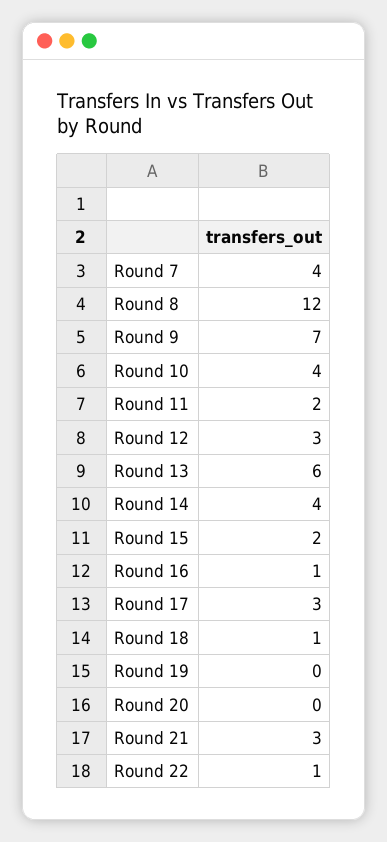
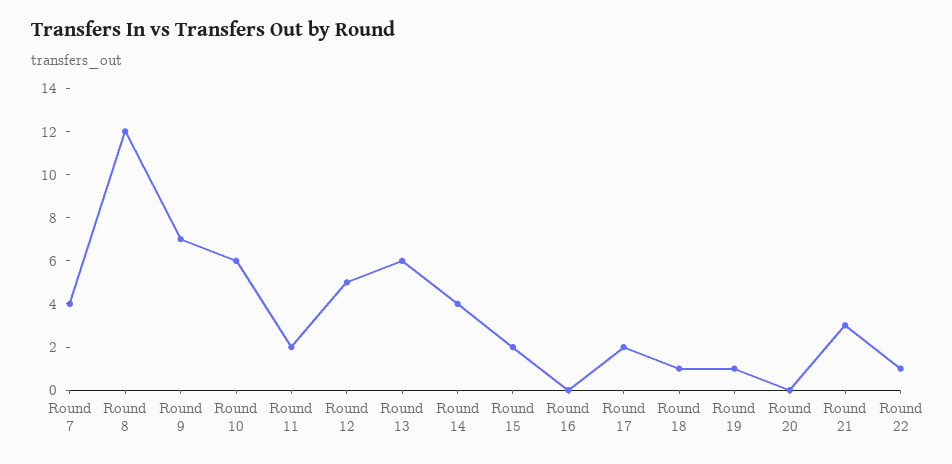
Round 10: 4 -> 6
Round 12: 3 -> 5
Round 16: 1 -> 0
Round 17: 3 -> 2
Round 19: 0 -> 1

────────────────────

* **TASK ITEM**: Copy the data word for word and omit every picture.

* **SOLUTION**:
Round 10: 4 -> 6
Round 12: 3 -> 5
Round 16: 1 -> 0
Round 17: 3 -> 2
Round 19: 0 -> 1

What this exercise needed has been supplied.